While TEP is promising to deliver 100% renewable power for City of Tucson operations, many other cities are far ahead in delivering truly clean, more reliable, less expensive energy to their residents.
The climate crisis is here and getting worse. With community in mind, we can make a much better agreement.
Robert Cook
Midtown
Free mass transit in Tucson
Regarding free rides on Tucson’s mass transit system. My question is: why do all taxpayers owe everyone a free ride? The great majority of people in this vast country either own cars which they use for transportation or utilize mass transit which they pay to use.
I can see the need for subsidies for low-income or destitute citizens, but to provide free transportation for everyone smacks of the welfare society that we are becoming.
William Johnson
Northwest side
Bad dream
Observing the great progress Republicans have made in stripping women of their reproductive rights, I have to ask: When was the separation of church and state removed from the First Amendment of the Constitution?
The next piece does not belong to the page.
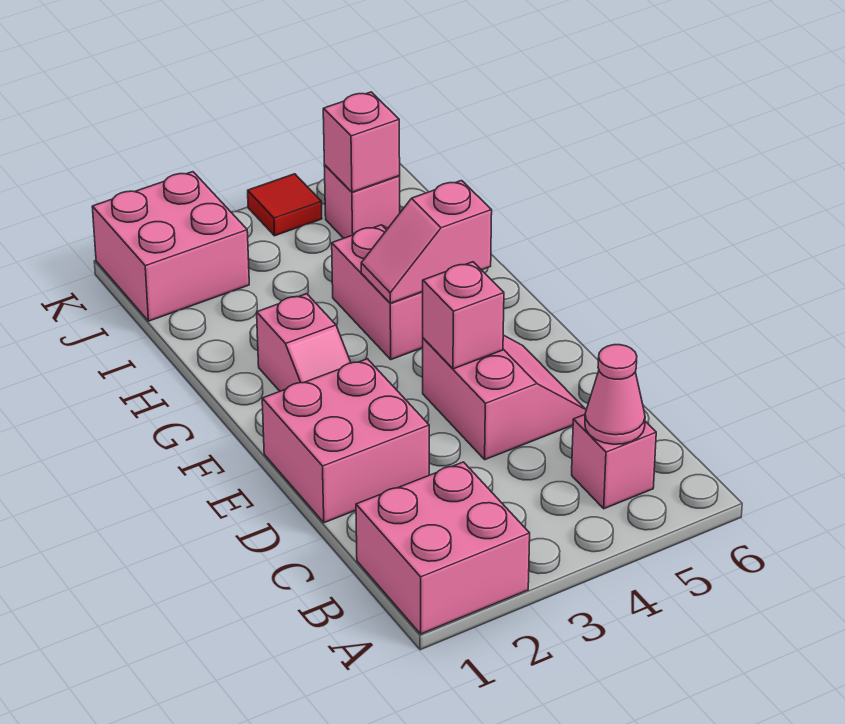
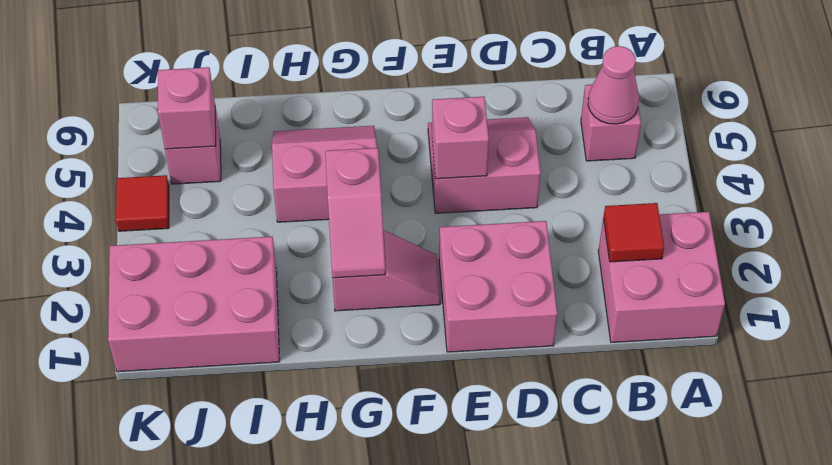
none -> red tile B2 level 2
pink slope G4:G5 level 2 top 5 -> pink slope G2:G3 level 2 top 3
pink brick J1:K2 level 1 -> pink brick I1:K2 level 1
How can a judge in one state rule that mifepristone cannot be used by anyone in any state, when SCOTUS left abortion decisions up to individual states? What medical school did Judge Kacsmaryk attend that gives him more medical knowledge than the physicians advising the FDA? Where is it written that anyone must be forced to have an abortion if it is available? Mifepristone has been proven safe for decades. Women who choose to carry a pregnancy to term are welcome to do so. But forcing large numbers of people to follow religious doctrine and faulty scientific logic turns the Constitution on its head. Please, someone, wake me up and tell me this has all been a bad dream.
Pamela Parker, MD
Obstetrician/Gynecologist
South Tucson
Blind justice?
It seems we hear about conservative judges and liberal judges. We hear about Republican judges and Democrat judges. Judges are supposed to interpret the law without favor or prejudice. To have liberal Democrat judges and conservative Republican judges defeats the principles of a “justice” system. Justice is supposed to be blind to partisan manipulation. Without an objective and unbiased judicial system, we don’t have a democracy.